● BRIEF: Continue the forum discussion about rising health insurance premiums from where it stops.

Forum Discussion
ugh
Oct 28, 2015Explorer
cant_remember_ID wrote:bob_nestor wrote:cant_remember_ID wrote:
As long as the health care industry is for profit, premiums and deductibles will continue to increase while coverage decreases. Nothing to do with ACA. When a treatment for Hep C runs $84,000, there are a lot of Baby Boomers that are going to cost a lot of money. Your time may be better spent to encourage your congressman to look at single payer.
Not trying to start an argument, but after ACA was enacted there were 23 non-profit healthcare organizations created to provide health insurance under ACA. As of today, 1/3 of them have been shut down by the Government for mismanagement and only of the remaining is above water financially. That would seem to disprove the assertion that the problem of rising premiums and deductibles is all because of the profit motive.

● GIVEN RECORDS:

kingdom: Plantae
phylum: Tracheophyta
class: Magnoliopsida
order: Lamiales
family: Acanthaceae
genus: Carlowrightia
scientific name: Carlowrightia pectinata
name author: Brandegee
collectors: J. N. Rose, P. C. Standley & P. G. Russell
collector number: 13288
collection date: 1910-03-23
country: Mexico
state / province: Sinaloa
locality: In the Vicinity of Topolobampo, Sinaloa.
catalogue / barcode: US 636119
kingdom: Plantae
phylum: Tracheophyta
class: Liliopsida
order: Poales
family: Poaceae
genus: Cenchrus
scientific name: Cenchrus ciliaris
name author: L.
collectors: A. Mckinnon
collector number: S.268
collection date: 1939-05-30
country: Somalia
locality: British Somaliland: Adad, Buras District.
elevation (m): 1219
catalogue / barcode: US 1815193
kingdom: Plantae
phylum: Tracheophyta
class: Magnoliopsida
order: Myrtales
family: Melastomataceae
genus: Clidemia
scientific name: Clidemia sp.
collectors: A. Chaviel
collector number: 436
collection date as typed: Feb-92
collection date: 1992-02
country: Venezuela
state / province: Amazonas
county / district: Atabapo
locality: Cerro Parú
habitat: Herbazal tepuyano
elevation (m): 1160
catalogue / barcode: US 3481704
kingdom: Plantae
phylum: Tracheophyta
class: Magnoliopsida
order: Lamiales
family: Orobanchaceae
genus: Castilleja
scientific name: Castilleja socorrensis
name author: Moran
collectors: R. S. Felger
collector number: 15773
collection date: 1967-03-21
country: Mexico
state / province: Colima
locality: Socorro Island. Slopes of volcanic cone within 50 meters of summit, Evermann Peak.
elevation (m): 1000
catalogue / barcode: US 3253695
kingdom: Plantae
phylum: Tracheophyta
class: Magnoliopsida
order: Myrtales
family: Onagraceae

● RESPONSE TO THIS EXERCISE:
I'm not following your logic. Just because non-profic organizations are shut down, this is proof it was caused by the ACA? Many for-profit health care organizations (hospital groups, HMOs, insurance plans) are publicly traded companies, and were long before the ACA. For the companies to remain viable to their stock owners, they have to show growing profits quarter over quarter. They pay their executives handsomely. To accomplish this, they have to increase margin by lowering what they pay vs what they take in. The care of people's health should not be an open market place. I'm a proponent for a single payer system.
That will put me out of job, but I am all for that.